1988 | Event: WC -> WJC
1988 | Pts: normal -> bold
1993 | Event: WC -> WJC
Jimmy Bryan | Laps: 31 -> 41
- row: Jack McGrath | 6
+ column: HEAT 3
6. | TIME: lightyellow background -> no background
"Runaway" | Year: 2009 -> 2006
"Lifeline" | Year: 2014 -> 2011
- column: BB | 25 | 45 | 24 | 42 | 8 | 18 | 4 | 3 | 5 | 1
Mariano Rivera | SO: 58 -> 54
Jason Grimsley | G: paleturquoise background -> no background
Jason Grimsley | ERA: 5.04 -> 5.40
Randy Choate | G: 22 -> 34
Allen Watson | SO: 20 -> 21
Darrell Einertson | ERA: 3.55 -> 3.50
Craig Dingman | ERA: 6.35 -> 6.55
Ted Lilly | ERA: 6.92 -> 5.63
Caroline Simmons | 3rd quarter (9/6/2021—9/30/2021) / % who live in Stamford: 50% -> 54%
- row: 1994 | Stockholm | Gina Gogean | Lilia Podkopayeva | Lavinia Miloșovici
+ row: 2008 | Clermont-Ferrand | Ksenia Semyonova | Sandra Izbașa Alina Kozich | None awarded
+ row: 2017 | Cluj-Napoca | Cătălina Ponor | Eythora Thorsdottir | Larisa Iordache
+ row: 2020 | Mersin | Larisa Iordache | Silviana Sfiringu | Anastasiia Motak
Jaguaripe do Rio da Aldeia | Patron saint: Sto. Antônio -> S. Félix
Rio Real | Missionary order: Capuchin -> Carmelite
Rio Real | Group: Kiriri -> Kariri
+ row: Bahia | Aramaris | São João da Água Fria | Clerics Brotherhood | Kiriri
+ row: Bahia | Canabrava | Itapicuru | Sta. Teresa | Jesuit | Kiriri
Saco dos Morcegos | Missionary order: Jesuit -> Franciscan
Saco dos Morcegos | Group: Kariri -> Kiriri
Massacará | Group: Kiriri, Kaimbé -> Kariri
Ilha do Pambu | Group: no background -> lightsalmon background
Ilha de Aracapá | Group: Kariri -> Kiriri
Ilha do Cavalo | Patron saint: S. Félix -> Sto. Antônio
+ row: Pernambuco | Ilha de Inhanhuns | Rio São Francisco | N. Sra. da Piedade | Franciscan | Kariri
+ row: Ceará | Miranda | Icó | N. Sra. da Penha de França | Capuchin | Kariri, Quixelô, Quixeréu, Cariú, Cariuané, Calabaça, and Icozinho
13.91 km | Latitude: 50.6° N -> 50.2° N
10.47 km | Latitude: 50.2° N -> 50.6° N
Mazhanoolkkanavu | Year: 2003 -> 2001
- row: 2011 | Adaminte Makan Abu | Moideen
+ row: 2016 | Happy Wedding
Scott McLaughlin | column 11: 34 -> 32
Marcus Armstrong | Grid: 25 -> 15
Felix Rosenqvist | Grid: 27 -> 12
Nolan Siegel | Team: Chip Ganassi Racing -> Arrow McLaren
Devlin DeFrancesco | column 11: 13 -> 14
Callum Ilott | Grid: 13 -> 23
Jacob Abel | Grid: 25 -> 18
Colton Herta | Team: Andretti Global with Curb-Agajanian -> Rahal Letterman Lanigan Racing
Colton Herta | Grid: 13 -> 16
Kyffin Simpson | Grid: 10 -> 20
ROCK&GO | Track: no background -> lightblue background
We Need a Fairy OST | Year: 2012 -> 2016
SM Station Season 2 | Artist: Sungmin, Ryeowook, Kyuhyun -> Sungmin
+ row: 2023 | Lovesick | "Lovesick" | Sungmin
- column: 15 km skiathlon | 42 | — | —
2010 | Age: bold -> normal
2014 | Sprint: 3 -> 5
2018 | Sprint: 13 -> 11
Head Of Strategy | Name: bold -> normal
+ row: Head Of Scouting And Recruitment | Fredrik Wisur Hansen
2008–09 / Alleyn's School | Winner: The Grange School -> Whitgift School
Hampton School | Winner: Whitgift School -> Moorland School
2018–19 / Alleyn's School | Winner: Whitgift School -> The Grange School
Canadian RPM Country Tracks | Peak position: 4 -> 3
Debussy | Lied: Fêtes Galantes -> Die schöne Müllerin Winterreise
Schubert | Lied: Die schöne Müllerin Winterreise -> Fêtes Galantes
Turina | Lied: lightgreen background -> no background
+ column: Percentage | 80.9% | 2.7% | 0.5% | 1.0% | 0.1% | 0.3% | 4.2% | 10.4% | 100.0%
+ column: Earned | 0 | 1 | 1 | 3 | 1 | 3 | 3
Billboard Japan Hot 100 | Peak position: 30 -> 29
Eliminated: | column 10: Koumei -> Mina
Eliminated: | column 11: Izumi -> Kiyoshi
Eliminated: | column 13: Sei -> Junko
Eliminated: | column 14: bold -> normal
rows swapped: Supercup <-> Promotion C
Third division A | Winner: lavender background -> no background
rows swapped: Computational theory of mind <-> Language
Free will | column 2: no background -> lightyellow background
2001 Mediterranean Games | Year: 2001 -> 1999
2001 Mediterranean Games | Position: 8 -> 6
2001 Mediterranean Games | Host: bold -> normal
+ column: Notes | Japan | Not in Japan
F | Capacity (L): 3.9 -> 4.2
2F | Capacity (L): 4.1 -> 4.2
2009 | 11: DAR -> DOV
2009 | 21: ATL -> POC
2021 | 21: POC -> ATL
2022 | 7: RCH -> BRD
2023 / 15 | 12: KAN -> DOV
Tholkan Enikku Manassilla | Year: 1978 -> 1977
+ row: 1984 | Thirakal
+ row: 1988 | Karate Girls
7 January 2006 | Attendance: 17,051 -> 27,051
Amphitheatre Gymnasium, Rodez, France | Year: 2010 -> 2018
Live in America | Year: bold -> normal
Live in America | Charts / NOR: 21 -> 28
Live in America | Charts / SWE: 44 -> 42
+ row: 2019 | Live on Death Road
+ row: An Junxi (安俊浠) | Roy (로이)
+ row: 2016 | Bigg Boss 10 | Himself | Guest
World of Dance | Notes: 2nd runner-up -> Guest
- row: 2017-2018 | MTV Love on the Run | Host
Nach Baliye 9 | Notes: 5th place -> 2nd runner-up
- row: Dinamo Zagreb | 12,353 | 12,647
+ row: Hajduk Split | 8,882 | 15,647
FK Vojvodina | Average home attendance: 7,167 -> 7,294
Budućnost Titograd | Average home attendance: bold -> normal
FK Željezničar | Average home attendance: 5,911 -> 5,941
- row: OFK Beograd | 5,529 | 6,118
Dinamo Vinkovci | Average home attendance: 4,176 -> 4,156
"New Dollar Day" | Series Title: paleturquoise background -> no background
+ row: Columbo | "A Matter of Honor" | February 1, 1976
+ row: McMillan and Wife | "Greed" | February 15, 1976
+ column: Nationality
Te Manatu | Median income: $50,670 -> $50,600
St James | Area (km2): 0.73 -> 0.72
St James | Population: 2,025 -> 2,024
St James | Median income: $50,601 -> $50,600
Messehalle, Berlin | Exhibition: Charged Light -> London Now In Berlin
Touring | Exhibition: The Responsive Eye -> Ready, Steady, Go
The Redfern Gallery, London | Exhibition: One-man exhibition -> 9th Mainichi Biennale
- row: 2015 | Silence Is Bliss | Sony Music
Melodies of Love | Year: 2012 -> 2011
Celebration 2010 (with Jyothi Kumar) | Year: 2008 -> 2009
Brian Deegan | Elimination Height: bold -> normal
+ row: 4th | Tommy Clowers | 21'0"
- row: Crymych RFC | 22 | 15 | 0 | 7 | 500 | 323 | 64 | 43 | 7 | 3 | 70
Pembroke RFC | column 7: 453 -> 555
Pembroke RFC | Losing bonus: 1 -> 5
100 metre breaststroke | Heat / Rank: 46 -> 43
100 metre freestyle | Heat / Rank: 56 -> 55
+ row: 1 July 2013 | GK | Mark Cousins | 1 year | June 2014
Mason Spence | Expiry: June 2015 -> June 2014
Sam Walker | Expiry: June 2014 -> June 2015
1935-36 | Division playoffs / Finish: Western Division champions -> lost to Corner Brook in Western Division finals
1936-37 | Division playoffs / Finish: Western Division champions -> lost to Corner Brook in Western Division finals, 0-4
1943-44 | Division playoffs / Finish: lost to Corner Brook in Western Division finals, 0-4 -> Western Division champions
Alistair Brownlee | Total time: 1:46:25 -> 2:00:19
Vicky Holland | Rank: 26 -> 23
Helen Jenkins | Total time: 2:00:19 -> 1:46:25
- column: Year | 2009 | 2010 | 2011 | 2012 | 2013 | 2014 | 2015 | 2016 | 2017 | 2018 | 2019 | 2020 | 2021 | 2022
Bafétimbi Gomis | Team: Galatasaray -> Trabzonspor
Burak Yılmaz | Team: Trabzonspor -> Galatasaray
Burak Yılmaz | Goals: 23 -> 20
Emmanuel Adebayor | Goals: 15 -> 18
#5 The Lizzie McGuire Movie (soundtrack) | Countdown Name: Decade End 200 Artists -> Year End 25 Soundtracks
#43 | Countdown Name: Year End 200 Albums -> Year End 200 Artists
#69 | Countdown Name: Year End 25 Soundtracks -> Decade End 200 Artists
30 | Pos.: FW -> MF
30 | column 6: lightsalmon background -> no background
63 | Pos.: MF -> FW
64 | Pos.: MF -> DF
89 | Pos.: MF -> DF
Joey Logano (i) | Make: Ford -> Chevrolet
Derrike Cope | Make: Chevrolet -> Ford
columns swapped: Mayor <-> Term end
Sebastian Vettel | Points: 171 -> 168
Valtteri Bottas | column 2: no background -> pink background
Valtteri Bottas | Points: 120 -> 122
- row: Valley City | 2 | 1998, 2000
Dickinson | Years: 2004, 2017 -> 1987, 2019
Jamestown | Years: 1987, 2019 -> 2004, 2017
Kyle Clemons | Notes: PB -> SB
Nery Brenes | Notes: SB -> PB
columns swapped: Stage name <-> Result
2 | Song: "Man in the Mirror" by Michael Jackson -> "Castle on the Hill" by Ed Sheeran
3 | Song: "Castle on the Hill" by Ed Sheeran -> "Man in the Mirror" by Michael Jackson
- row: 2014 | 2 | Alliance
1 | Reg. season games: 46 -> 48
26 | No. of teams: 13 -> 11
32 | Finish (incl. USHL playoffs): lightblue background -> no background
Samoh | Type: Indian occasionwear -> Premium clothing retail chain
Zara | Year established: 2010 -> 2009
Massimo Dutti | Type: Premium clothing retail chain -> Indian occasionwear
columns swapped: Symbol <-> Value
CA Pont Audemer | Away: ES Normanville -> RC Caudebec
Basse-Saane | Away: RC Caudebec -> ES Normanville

TO DO:
Reproduce the lines word for word, beginning with the very first line and stopping after the line that contains "Kozich | None awarded".

THE OUTPUT:
1988 | Event: WC -> WJC
1988 | Pts: normal -> bold
1993 | Event: WC -> WJC
Jimmy Bryan | Laps: 31 -> 41
- row: Jack McGrath | 6
+ column: HEAT 3
6. | TIME: lightyellow background -> no background
"Runaway" | Year: 2009 -> 2006
"Lifeline" | Year: 2014 -> 2011
- column: BB | 25 | 45 | 24 | 42 | 8 | 18 | 4 | 3 | 5 | 1
Mariano Rivera | SO: 58 -> 54
Jason Grimsley | G: paleturquoise background -> no background
Jason Grimsley | ERA: 5.04 -> 5.40
Randy Choate | G: 22 -> 34
Allen Watson | SO: 20 -> 21
Darrell Einertson | ERA: 3.55 -> 3.50
Craig Dingman | ERA: 6.35 -> 6.55
Ted Lilly | ERA: 6.92 -> 5.63
Caroline Simmons | 3rd quarter (9/6/2021—9/30/2021) / % who live in Stamford: 50% -> 54%
- row: 1994 | Stockholm | Gina Gogean | Lilia Podkopayeva | Lavinia Miloșovici
+ row: 2008 | Clermont-Ferrand | Ksenia Semyonova | Sandra Izbașa Alina Kozich | None awarded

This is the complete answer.